Page:Du Camp - Paris, tome 3.djvu/414

Le texte de cette page a été corrigé et est conforme au fac-similé.

NUMÉRO 8


Rapport fait par M. Crémieux, au nom de la commission chargée d’examiner la proposition de MM. Steenackers, Nogent-Saint-Laurens et le comte Le Hon, ayant pour objet de modifier l’article 26 du Code pénal.


Messieurs,

Faut-il substituer à l’exécution publique des condamnations capitales l’exécution dans un lieu clos et interdit au public ?

Telle est la grave question que soulève la proposition de nos honorables collègues, MM. Steenackers, Nogent-Saint-Laurens et M. le comte Léopold Le Hon.

Après de longues délibérations, votre commission, à l’unanimité, adopte l’affirmative ; un de nos honorables collègues serait d’avis néanmoins que l’exécution non publique, qu’il admet en principe, fût seulement facultative, la cour pouvant, selon les circonstances, ordonner la publicité dans l’application de la peine[1].
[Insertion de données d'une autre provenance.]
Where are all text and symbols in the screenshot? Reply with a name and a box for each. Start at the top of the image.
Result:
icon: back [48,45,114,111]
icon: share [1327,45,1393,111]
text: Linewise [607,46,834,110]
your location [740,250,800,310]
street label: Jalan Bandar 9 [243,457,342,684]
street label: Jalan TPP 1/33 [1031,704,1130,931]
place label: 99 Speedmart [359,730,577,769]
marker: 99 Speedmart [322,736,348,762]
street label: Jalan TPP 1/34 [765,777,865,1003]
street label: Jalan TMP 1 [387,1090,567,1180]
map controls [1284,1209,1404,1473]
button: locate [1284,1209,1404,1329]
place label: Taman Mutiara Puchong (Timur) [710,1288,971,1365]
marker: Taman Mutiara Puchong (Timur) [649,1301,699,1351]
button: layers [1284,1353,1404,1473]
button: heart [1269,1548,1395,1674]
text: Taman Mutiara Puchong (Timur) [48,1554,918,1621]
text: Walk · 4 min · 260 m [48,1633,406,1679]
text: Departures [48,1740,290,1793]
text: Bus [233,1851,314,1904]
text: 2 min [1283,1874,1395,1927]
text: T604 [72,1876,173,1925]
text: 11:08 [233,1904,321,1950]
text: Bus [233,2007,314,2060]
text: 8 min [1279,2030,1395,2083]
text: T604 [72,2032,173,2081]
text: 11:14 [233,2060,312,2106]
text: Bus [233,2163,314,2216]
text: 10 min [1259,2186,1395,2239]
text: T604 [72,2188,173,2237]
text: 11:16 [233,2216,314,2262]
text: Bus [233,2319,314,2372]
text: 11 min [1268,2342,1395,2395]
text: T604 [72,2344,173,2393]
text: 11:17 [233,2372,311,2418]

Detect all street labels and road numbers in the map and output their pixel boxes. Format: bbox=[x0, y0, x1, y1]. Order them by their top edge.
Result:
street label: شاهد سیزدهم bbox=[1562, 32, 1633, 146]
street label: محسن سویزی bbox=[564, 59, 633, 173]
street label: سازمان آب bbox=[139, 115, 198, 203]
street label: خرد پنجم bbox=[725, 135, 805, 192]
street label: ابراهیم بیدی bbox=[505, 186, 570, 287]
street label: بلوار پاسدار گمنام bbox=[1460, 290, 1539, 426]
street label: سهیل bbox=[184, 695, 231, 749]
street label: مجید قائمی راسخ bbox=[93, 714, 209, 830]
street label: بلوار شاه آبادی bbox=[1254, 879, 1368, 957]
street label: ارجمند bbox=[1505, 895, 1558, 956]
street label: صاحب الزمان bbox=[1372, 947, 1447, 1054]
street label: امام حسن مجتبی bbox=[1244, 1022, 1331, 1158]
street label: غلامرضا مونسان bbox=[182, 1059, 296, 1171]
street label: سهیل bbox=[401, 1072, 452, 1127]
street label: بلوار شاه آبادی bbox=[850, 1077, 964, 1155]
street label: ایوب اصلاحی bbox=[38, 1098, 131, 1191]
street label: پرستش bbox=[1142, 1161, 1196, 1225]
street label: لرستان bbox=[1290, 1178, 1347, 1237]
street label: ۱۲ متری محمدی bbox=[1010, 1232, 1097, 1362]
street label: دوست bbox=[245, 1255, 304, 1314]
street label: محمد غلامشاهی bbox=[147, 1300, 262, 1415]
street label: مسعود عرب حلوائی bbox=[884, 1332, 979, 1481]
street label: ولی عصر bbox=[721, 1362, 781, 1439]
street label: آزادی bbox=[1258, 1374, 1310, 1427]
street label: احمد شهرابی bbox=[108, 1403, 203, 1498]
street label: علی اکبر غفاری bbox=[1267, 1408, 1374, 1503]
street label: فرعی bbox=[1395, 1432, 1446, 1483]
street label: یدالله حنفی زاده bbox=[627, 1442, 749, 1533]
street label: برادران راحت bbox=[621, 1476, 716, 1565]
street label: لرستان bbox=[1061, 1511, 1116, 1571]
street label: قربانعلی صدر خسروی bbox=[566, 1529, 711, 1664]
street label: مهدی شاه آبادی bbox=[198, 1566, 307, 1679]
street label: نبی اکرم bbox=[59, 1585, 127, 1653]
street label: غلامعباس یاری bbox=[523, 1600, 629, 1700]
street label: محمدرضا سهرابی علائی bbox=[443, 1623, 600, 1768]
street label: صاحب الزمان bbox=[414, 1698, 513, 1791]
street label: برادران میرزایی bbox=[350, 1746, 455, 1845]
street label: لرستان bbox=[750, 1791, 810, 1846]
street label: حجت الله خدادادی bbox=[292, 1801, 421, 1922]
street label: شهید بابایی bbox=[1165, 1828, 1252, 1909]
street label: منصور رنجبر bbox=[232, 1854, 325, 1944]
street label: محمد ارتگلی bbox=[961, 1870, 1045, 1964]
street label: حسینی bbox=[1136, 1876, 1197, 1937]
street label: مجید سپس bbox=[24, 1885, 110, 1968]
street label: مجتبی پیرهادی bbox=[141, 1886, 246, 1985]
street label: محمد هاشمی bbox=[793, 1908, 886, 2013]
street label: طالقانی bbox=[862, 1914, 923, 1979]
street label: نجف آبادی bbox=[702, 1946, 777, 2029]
La commission me charge de soumettre à la sagesse de la Chambre les motifs qui ont déterminé son opinion.

Ce n’est pas sans un mûr examen que l’on peut statuer sur un changement aussi radical dans une des dispositions les plus anciennes et les plus importantes de notre loi criminelle, sur un point si grave de cette législation.

Dans l’ancien droit, l’exécution de la peine capitale avait toujours lieu sur une place publique. Le roi seul avait le droit de substituer à l’exécution publique l’exécution dans l’intérieur de la prison. L’histoire nous montre, à trente années de distance, le maréchal de Birou condamné, par arrêt du parlement de Paris, à être décapité en place de Grève, et Henri IV ordonnant l’exécution dans la cour de la Bastille ; le duc de Montmorency, condamné, par arrêt du parlement de Toulouse, à subir le dernier supplice en place publique, et Louis XIII ordonnant l’exécution dans l’intérieur de la prison.

Nos lois pénales, depuis la révolution de 1789, ont toutes maintenu la publicité de l’exécution.

Le code de 1791 voulait que l’exécution eût lieu sur la place publique de la ville où le jury d’accusation avait été convoqué.

Le code de l’an IV voulait que le supplice fût subi sur l’une des

  1. Un de nos honorables collègues, M. Gambetta, partisan de l’abolition de la peine de mort, se refuse à voter pour le projet ; il le repousse comme une mesure qui peut éloigner l’abolition de l’échafaud.